В то время в моде у молодых были одноцветные носки из синтетики: то красные, то чёрные, то белые… Ещё в моде были белые китайские кеды. Были такие у мальчика, но он их берёг – в футбол в них не играл, зато ходил в них в школу, катался на велосипеде или просто гулял на улице. Иногда он драил эти кеды до белизны старой зубной щёткой с помощью дешевого зубного порошка «Мятный» в картонных коробочках.

Мальчик заметно подрос, и китайские кеды стали ему уже малы. Когда он с грустью расстался с ними, то родители купили ему взрослую рубашку из хлопка китайской фирмы «Дружба», и он не заметил, как превратился из мальчика в рослого подростка.

В молодости его отец обучался в городском аэроклубе и даже летал на самолетах, но пилотом так и не стал, поскольку не смог поступить в лётное училище по здоровью. Однако его мечта частично осуществилась: перед самой войной он окончил военно-техническое училище и стал авиационным техником.

Отец мальчика был человеком не пьющим, но зато курил. Ещё он был немногословным и почти не рассказывал о себе, но как-то раз завел неудачно разговор со своим отпрыском о вреде алкоголя и курения, видимо, в воспитательных целях.

– А ты когда начал курить? – вдруг спросил его сын.

Отец опешил, не ожидая такого вопроса, задумался и, чуть погодя, негромко произнёс:

– Во время войны…

Они оба замолчали, а сын почему-то упрямо поглядывал в сторону отца, и тот почувствовал в своём ответе не только недосказанность, но заметил ещё некое недоверие в его глазах, и вынужден был рассказать то, чего ранее не собирался делать в этой беседе.

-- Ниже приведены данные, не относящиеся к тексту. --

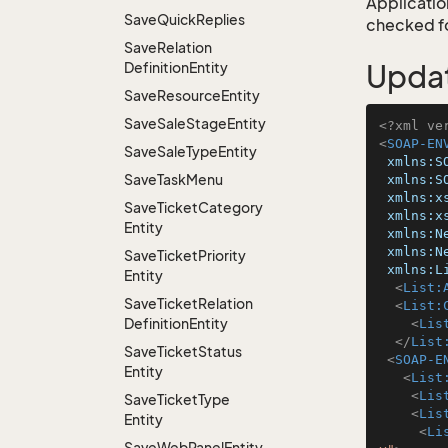
Application
Save
Quick
Replies
checked for
Save
Relation
Definition
Entity
Upda
Save
Resource
Entity
Save
Sale
Stage
Entity
<?xml ve
<
SOAP-EN
Save
Sale
Type
Entity
xmlns:S
Save
Task
Menu
xmlns:S
xmlns:x
Save
Ticket
Category
xmlns:x
Entity
xmlns:N
xmlns:N
Save
Ticket
Priority
xmlns:L
Entity
<
List:
Save
Ticket
Relation
<
List:
Definition
Entity
<
Lis
</
List
Save
Ticket
Status
<
SOAP-E
Entity
<
List
<
Lis
Save
Ticket
Type
<
Lis
Entity
<
Li
Save
Web
Panel
Entity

– Это был первый день войны, – медленно начал он, – вернее, ночь… перед рассветом. Мы стояли на западной границе, под Черновцами… жили в палатках. Сначала послышался гул, затем взрывы – многие выбежали, стали озираться по сторонам. Началась бомбежка, суматоха… Нашу эскадрилью уничтожили сразу же – в первые минуты.

Отец умолк и было видно, что ему тяжело вспоминать прошлое, но он, собравшись мыслями, продолжил свой рассказ.